Project Nim. Obblighi umani, diritti animali PDF 
Paolo Fossati   

Project Nim è un biopic dedicato a uno scimpanzè. Ripercorre la parabola di una vita lunga 26 anni, vissuta in bilico tra le emozioni di essere un eletto e il dramma di incarnare “l’oggetto bello di un esperimento scientifico”. La definizione è dello scienziato Herb Terrace, professore di psicologia alla Columbia University di New York, che nel film racconta il progetto che ebbe come protagonista Nim: venne adottato da una famiglia umana istruita a trattarlo come un bambino per poi insegnargli il linguaggio dei segni. Dopo qualche anno, impreparati a gestire l’energia e l’emotività di un giovane scimpanzè, sia i genitori adottivi che gli scienziati che si dedicarono a Nim vennero obbligati da Terrace a riportare lo scimpanzè all’Istituto per gli Studi sui Primati dell’università dell’Oklahoma, dove era nato nel 1973. Per Nim, di fatto, si trattò di una vita da zoo. E non era finita: l’avrebbero poi selezionato come cavia per sperimentazioni farmacologiche.

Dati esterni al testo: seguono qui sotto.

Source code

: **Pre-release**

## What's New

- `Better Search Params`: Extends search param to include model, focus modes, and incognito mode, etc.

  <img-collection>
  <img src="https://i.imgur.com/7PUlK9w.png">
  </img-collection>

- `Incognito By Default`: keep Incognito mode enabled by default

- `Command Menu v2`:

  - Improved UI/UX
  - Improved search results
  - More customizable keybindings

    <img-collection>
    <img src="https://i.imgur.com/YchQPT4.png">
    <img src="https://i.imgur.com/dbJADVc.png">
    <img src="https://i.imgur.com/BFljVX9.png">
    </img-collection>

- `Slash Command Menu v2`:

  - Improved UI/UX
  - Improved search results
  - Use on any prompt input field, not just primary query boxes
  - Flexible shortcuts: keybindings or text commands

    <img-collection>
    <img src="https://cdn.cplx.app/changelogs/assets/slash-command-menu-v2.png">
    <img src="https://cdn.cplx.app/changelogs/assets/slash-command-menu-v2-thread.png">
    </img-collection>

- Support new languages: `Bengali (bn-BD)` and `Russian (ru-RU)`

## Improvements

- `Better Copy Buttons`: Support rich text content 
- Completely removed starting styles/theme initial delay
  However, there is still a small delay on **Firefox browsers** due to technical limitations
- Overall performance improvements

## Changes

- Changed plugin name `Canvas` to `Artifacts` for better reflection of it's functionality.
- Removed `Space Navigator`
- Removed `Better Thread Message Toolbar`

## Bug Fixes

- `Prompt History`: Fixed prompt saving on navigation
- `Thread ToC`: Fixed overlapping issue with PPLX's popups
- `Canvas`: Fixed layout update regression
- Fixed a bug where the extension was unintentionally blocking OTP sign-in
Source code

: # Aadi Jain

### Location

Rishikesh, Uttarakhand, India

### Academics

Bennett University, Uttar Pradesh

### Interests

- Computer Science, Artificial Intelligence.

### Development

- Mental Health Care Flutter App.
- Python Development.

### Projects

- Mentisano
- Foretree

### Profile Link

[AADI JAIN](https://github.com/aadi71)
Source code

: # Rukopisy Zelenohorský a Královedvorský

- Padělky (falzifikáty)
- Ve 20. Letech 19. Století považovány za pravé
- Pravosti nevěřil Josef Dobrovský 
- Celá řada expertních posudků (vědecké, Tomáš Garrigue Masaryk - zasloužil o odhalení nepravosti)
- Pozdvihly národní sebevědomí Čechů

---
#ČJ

Feltrinelli Real Cinema ha pubblicato il dvd del documentario di James Marsh, premio Oscar per Man On Wire. Come nel racconto delle imprese del funambolo Philippe Petit, il regista prosegue sulla via dell’intreccio tra footage originale, interviste e ricostruzioni in forma di docu-fiction, in equilibrio sul filo di una drammaturgia che fa spesso perno sulla colonna sonora. Il libro nel cofanetto, utile all’approfondimento della vicenda di Nim, dedica una sezione a obblighi umani e diritti animali, curata da Ilaria Ferri e Graziana Moretti, con interviste alla primatologa Jane Goodall e ai biologi Mark Bekoff e Susanna Penco. Oltre alla particolarità della singola vicenda, la storia di Nim è emblematica e imprescindibile nell’ottica di una riflessione etica rispetto alla sperimentazione sugli animali, a maggior ragione pensando alle vicende di cronaca che quest’anno hanno visto il nostro paese alle prese con le manifestazioni di protesta per l’allevamento di Beagle di Green Hill (a Montichiari, in provincia di Brescia). Una vicenda drammatica e al contempo spinosa, che ha consentito a molti cani nati nell’azienda-laboratorio di riguadagnare una libertà mai conosciuta, ma a tanti altri di trovare la morte, mentre diverse forze si scontravano (e tuttora continuano a fronteggiarsi): animalisti indignati a protestare, multinazionali stolide nel mostrare concessioni rilasciate da amministratori pubblici, forze di polizia chiamate a presidiare la collina e mantenere l’ordine pubblico, politici talvolta dubbiosi talaltra decisi nel prendere posizione, magari cavalcando l’onda del dissenso in modo utilitaristico. Restano processi e ferite aperte. È mancata, per ora, una gestione del racconto dei fatti che uscisse dall’urgenza della cronaca. Per Nim, del resto, è arrivata dopo quarant’anni di attesa.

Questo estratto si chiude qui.